Erkki-Sven Tüür is surely one of the most consistently high-quality composers around. Even relatively early works, such as his Insula deserta for string orchestra, manage to blend the ecstatic and the ascetic in an utterly distinctive (hard not to add ‘Nordic’) way that still sounds fresh. When the bolder, more stylistically emancipated perspectives of his recent music meet the direct, almost vibrato-less timbres of the Estonian Philharmonic Chamber Choir, the results are more than musically impressive; they are spiritually stirring.
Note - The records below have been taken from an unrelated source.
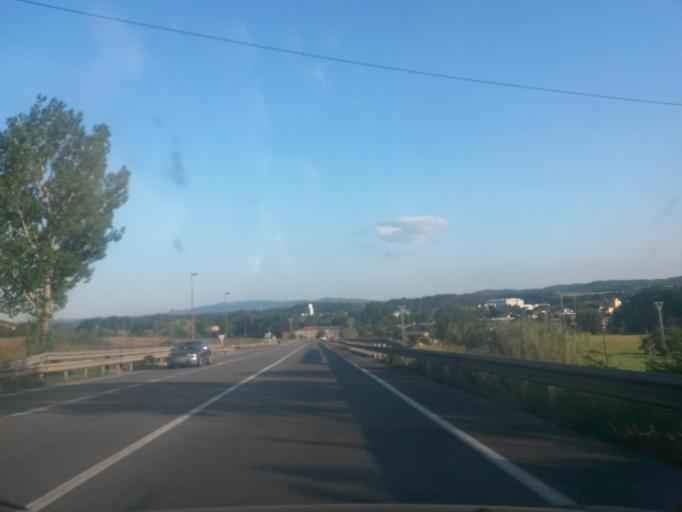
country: ES
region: Catalonia
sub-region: Provincia de Girona
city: Fontcoberta
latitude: 42.1047
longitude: 2.7955
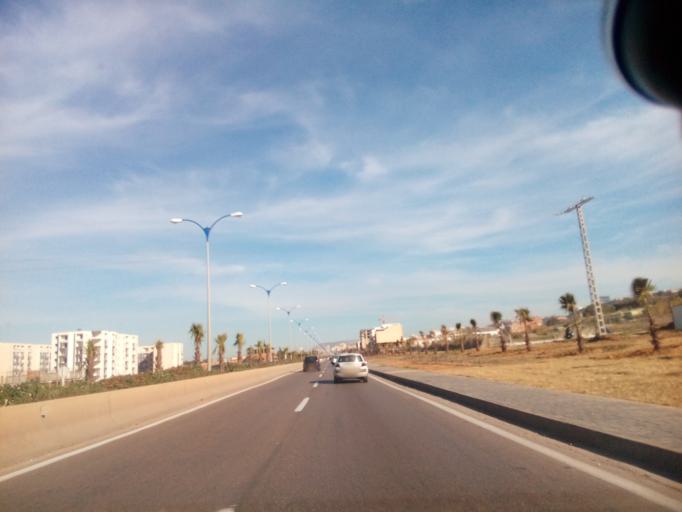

Tüür’s ability to transmute if not base metal into gold then at least the familiar into the magical is immediately evident, as the grandest piece on this disc, Awakening, begins with inchoate swirls that turn the tired old ‘tuning-up’ gesture into a real tuning-in. This 36‑minute cantata, commissioned for Tallinn as European Capital of Culture in 2011, intersperses 20th-century Estonian poetry with Latin texts related to Easter. The composer reminds us that ‘Awakening can be viewed as a lifelong process’. And without any resort to crowd-pleasing exhibitionism, he fulfils his aim of composing an ‘awakening to the light’. One of those same poets, Ernst Enno, is selected for the unaccompanied The Wanderer’s Evening Song (2001), another deeply felt piece, composed for and dedicated to the Estonian Philharmonic Chamber Choir, who perform it here with luminous precision.

The booklet essay risks the claim that ‘the listener who encounters [Tüür’s music] is touched, overwhelmed, astonished, exalted, even rendered speechless by the suggestiveness of its sounds, images and the memories it evokes’. A hostage to fortune, perhaps, but for my money the claim is not so wildly exaggerated. Tüür’s shimmering, twinkling, yet at the same time edgy textures may be an acquired taste. I can only say that I feel greatly enriched for having acquired it.